Buffer and cache in free: (They are all memory-intensive):
Buffer: Memory as buffer cache, which is the read and write buffer of the block device
Cache: As the page cache memory, the file system cache
If the cache has a large value, it indicates that the cache has a high number of files.
But there are still two questions:
1. What does the memory usage (cached occupancy) of the two machine used to run PHP have to do with the number of PHP requests? For example, these two stations, is not the number of visits, the cached value will be greater?
2. Does the sync command, after writing the cached to disk, have any impact on subsequent access?
I rookie, please the big God pointing ...
Where is it too big? Cached and buffers occupy the majority of the available part is normal. You say your memory, free is useless, but you think those parts do not need to power, refresh it?

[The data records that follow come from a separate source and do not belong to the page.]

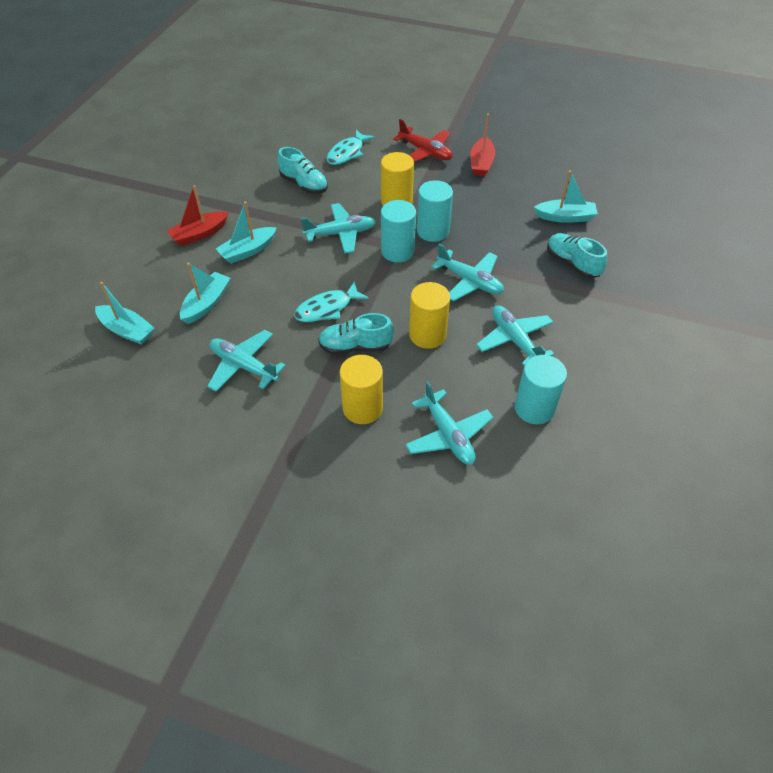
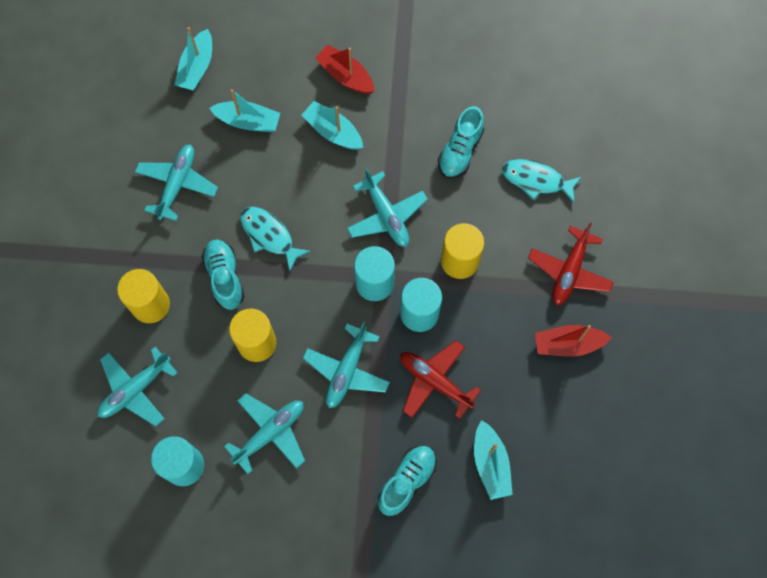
camera: 75 degrees right, 20 degrees up
none -> red plane [400,340,481,419]

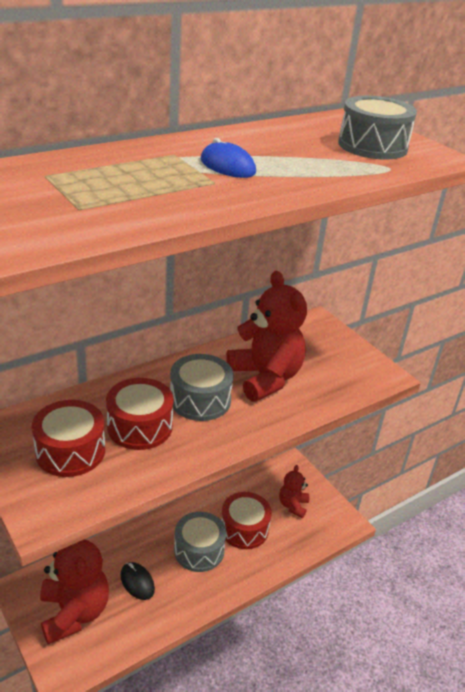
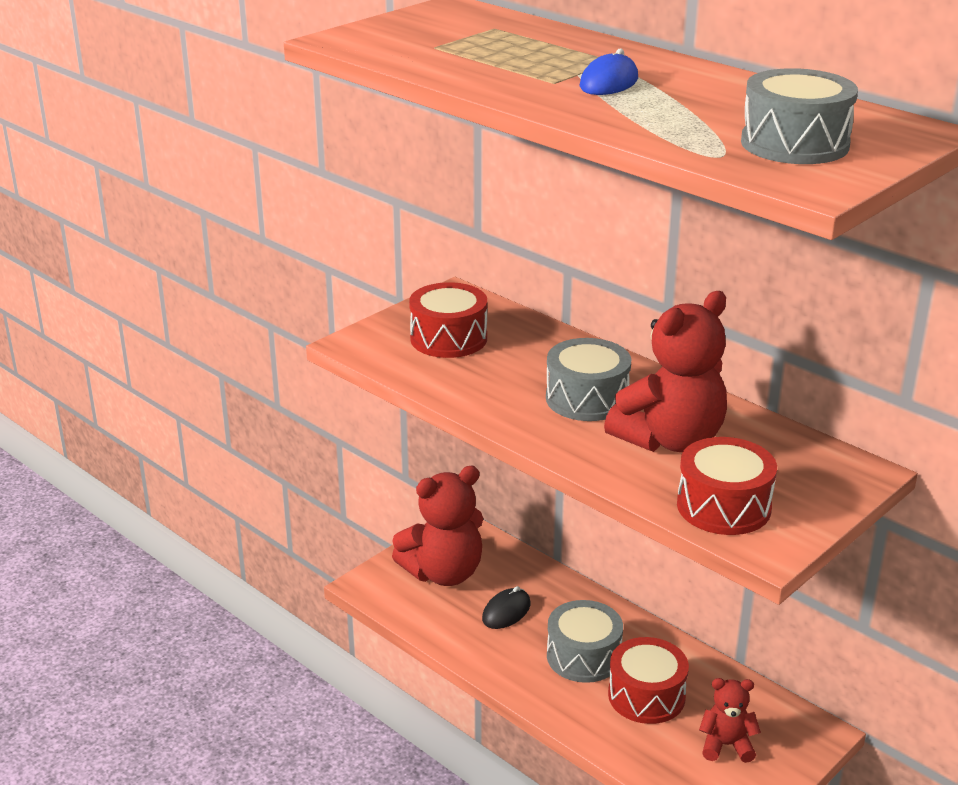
camera: 80 degrees right, 5 degrees down
red drum [106,378,174,450] -> red drum moved to [677,437,777,535]

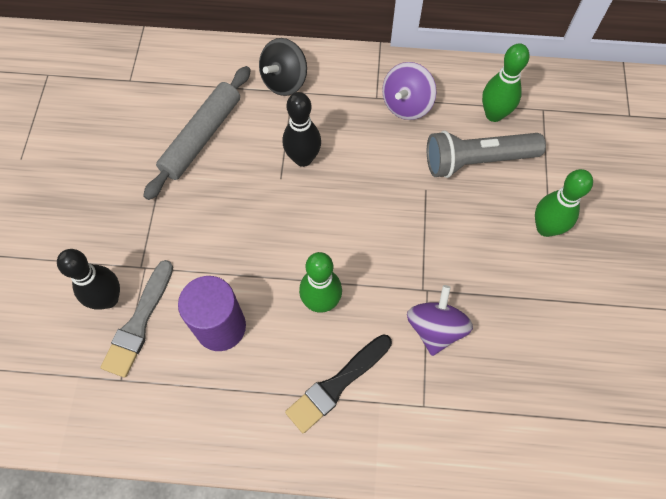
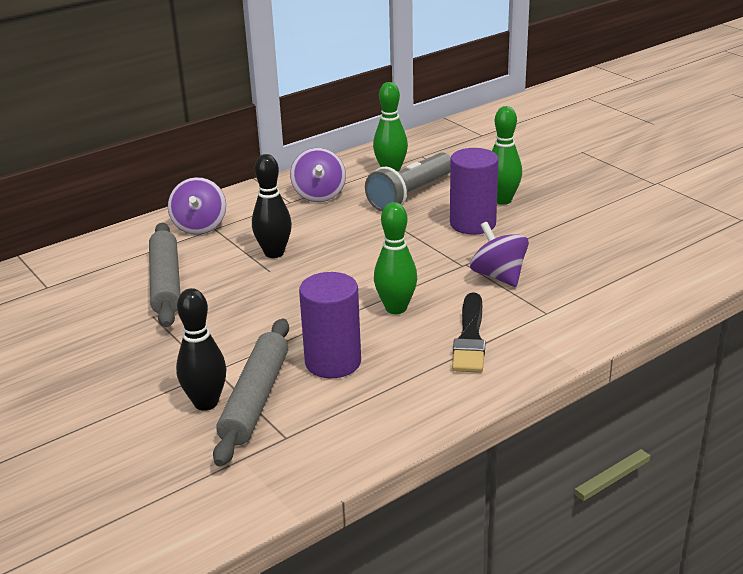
camera: 40 degrees left, 35 degrees down
grey brush [101,260,173,378] -> grey rolling pin [213,318,289,467]
black spinning top [259,38,307,96] -> purple spinning top [168,177,226,235]
none -> purple cylinder [450,148,499,235]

Cached usually belongs to the available section (which is provided after the data 3.14 kernel, and procps-ng is also shown in newer versions), which is available memory . When the program needs to be used, when to take it. Not needed for the moment? Then I'm going to keep the data from the slow-to-dead guy in the disk, which means the user has to use it.
Interested to be able to echo 3 to what file to /proc/sys/vm/drop_caches
clear these parts, and then Ls/usr/lib try. And then execute it again immediately, is there a cache after it is much faster?
As for the sync command. It's about cached, but it's not what you think it is. Its function is to write the dirty page back to the disk, that is, the modified data is not written to the disk data written to disk. Because the kernel delays commits, it accumulates more data per commit to increase efficiency and reduce latency. No need to use, will only let the system card a bit. Bold text and bold text
Cached occupies a lot of no relationship ah, when necessary, the system will automatically recycle the file cache, and then assigned. If the cache needs to be written to disk, the filesystem will do it by itself, and there's no need to sync.
You can look at memory_limit=xxx in the PHP configuration file. May be able to help the landlord!